Exercise objective: Reproduce exactly the lines beginning with the line that contains "left elbow: (171, 190)" and ending at the final line of the material below.

***** Extracted data *****

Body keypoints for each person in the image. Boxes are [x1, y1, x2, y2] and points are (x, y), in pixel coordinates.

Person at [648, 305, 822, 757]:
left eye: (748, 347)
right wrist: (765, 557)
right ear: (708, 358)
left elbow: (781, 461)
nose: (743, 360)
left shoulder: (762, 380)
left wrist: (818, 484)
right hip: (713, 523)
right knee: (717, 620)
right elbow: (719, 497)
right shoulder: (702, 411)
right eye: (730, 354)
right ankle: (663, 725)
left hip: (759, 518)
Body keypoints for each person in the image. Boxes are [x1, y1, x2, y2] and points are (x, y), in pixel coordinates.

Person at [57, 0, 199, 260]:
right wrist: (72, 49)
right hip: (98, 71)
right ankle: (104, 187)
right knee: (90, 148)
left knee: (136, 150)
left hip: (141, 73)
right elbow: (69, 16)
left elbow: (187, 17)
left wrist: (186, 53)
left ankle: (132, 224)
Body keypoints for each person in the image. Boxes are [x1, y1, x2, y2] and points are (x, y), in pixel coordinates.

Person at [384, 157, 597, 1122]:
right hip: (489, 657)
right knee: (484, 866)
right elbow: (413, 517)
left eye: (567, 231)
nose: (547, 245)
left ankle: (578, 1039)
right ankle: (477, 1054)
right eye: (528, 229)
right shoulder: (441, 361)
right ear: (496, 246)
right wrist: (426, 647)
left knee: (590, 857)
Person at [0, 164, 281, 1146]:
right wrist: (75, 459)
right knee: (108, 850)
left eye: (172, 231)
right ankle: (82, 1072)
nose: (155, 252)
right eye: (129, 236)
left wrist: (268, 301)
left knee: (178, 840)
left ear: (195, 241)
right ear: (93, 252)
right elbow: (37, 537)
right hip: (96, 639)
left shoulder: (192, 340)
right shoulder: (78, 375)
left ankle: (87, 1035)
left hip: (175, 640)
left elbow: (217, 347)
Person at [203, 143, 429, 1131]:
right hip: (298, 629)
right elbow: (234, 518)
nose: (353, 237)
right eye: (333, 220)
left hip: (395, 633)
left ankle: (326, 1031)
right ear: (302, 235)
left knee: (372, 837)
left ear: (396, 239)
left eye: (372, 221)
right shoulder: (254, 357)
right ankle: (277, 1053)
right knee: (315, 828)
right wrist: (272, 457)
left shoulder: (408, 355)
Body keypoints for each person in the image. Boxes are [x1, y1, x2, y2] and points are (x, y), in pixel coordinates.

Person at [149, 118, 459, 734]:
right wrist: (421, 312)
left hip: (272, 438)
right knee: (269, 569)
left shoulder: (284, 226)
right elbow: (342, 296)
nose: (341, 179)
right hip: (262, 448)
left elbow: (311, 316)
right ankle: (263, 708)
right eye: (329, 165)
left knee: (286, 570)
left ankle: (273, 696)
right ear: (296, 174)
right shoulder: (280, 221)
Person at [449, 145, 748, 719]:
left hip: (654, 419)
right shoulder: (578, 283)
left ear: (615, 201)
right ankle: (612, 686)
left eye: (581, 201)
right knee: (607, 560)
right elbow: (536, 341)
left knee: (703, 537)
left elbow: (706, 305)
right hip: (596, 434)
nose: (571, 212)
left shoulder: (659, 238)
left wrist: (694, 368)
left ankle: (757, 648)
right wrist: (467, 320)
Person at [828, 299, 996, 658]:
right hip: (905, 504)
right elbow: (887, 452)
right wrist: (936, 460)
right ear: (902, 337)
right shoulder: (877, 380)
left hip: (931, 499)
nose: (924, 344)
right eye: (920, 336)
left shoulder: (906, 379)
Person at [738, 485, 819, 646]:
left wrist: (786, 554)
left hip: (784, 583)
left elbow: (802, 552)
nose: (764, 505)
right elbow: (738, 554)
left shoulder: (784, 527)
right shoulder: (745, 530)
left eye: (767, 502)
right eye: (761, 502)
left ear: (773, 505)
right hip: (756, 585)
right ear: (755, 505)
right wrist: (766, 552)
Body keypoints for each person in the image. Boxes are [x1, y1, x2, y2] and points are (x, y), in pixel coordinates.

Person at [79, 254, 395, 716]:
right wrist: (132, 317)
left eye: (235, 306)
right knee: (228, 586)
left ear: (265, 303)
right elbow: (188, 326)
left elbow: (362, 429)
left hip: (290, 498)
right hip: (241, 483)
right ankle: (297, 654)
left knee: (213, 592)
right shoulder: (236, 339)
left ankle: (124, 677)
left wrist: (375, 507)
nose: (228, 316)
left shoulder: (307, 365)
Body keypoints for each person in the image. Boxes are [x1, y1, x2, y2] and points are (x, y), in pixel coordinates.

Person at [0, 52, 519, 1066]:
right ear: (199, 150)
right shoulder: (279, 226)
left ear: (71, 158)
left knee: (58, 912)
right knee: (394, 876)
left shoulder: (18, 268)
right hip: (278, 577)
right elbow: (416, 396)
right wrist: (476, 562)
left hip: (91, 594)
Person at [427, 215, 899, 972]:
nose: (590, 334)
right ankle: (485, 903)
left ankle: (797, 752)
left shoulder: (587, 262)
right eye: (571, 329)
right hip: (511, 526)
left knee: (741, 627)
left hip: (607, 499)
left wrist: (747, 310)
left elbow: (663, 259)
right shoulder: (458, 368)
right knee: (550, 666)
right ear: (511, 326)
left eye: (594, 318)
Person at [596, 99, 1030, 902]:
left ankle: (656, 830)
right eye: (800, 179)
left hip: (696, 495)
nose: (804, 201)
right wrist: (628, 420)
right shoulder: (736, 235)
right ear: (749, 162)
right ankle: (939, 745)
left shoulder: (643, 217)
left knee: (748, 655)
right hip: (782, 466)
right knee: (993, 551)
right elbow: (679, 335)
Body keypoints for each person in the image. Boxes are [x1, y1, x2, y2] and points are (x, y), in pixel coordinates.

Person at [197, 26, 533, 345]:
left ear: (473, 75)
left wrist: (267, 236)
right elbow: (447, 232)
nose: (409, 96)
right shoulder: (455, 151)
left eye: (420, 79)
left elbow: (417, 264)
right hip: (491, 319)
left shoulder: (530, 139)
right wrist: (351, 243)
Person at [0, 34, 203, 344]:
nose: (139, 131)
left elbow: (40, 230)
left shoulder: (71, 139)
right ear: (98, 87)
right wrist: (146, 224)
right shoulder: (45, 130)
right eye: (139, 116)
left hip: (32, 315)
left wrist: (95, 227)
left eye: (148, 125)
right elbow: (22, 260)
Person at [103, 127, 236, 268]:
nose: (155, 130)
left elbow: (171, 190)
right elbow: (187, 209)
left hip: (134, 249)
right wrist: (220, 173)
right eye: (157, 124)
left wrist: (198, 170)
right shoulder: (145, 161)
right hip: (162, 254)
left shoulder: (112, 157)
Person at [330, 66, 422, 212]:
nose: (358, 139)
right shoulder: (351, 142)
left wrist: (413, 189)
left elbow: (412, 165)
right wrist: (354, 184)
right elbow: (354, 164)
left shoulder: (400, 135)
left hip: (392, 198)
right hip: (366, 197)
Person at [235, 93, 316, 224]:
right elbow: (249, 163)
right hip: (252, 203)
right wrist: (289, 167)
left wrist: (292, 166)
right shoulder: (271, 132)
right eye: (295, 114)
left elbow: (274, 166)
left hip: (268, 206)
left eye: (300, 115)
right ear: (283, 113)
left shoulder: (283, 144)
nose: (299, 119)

*****

Answer area:
left elbow: (171, 190)
right elbow: (187, 209)
left hip: (134, 249)
right wrist: (220, 173)
right eye: (157, 124)
left wrist: (198, 170)
right shoulder: (145, 161)
right hip: (162, 254)
left shoulder: (112, 157)
Person at [330, 66, 422, 212]:
nose: (358, 139)
right shoulder: (351, 142)
left wrist: (413, 189)
left elbow: (412, 165)
right wrist: (354, 184)
right elbow: (354, 164)
left shoulder: (400, 135)
left hip: (392, 198)
right hip: (366, 197)
Person at [235, 93, 316, 224]:
right elbow: (249, 163)
right hip: (252, 203)
right wrist: (289, 167)
left wrist: (292, 166)
right shoulder: (271, 132)
right eye: (295, 114)
left elbow: (274, 166)
left hip: (268, 206)
left eye: (300, 115)
right ear: (283, 113)
left shoulder: (283, 144)
nose: (299, 119)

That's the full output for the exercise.